The movement begins to splinter but the political message of
Soweto is brought home to Rosa by an incident that drives her out
of South Africa. During one day, on an unmapped road, she sees an
old Black man brutally beating the donkey pulling his cart.
As she watches, frozen in the seat of her car, she sees that "the
infliction of pain (has) broken away from the will that creates
it... torture without the torturer, rampage, pure cruelty gone
beyond control of the humans who have spent thousands of years
devising it". and this spectacle of pain and the infinite
pointless suffering calls to her mind "the camps, concentration,
labour, resettlement, the Siberias of sun or snow, (the lives of
South African revolutionaries) gull-picked on the island, Lionel
propped wasting to his skull between two warders," and so on. But
though Rosa sees the horror of this punishment inflicted on this
dumb beast there is noting she can do about it.

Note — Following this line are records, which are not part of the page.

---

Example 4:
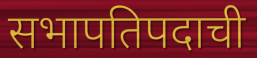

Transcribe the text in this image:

सभापतिपदाची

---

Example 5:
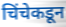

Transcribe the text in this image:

चिंचेकडून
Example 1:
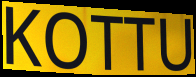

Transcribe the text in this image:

KOTTU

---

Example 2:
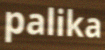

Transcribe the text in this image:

palika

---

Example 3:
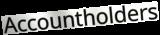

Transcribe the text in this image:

Accountholders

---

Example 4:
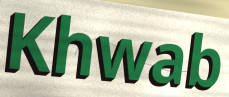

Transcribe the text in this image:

Khwab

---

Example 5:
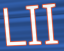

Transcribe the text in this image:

LII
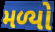
મળ્યો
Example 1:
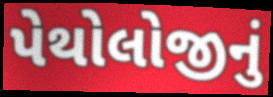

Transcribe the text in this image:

પેથોલોજીનું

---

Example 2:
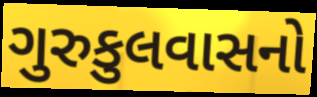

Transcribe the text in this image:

ગુરુકુલવાસનો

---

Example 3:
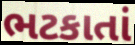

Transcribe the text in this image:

ભટકાતાં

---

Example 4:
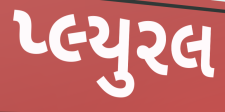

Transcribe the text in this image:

પ્લ્યુરલ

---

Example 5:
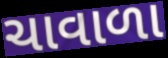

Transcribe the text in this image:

ચાવાળા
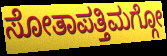
ಸೋತಾಪತ್ತಿಮಗ್ಗೋ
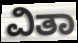
ವಿತಾ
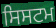
ਸਿਸਟਮ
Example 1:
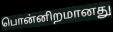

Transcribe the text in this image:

பொன்னிறமானது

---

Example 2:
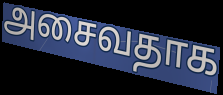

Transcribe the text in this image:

அசைவதாக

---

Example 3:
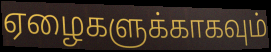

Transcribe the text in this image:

ஏழைகளுக்காகவும்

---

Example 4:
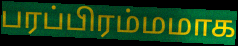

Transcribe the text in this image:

பரப்பிரம்மமாக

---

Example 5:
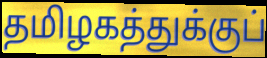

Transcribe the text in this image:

So she goes away to a comfortable European setting to live among
persons for whom politics is an occasional topic of conversation
rather than a matter of life and death. The contrast between a
turbulent South Africa and a laid-back France is stark. Nothing
really matters in the abundance of affluence. She comes across
Parisian hippies "drinking wine in the clothes of guerillas
surviving in the bush on a cup of water". The effects of the
juxtaposition between South Africa and France and the sheer
hypocrisy of it all, was to send her back home.
Rosa again becomes "Burger's daughter" at the end of the novel,
accepting her family identity and linking up with her father's
tradition. She does not become politically re-engaged in exactly
the same terms as her father - for her the fact of suffering is
paramount rather than any question of ideology:
I don't know the ideology.
It's about suffering.
How to end suffering.
Pure and simple, Marxist humanism.
Burger's Daughter is a collage of many stories that cuts across
temporal, geographical, political and ideological spaces. In the
final analysis it is about ideas because as Gordimer said in an
interview "human beings must live in the world of ideas. The
dimension of the human psyche is very important". Perhaps,
Gordimer's epigraph from Claude Levi-Strauss sums it all up: "I
am the place in which something has occurred."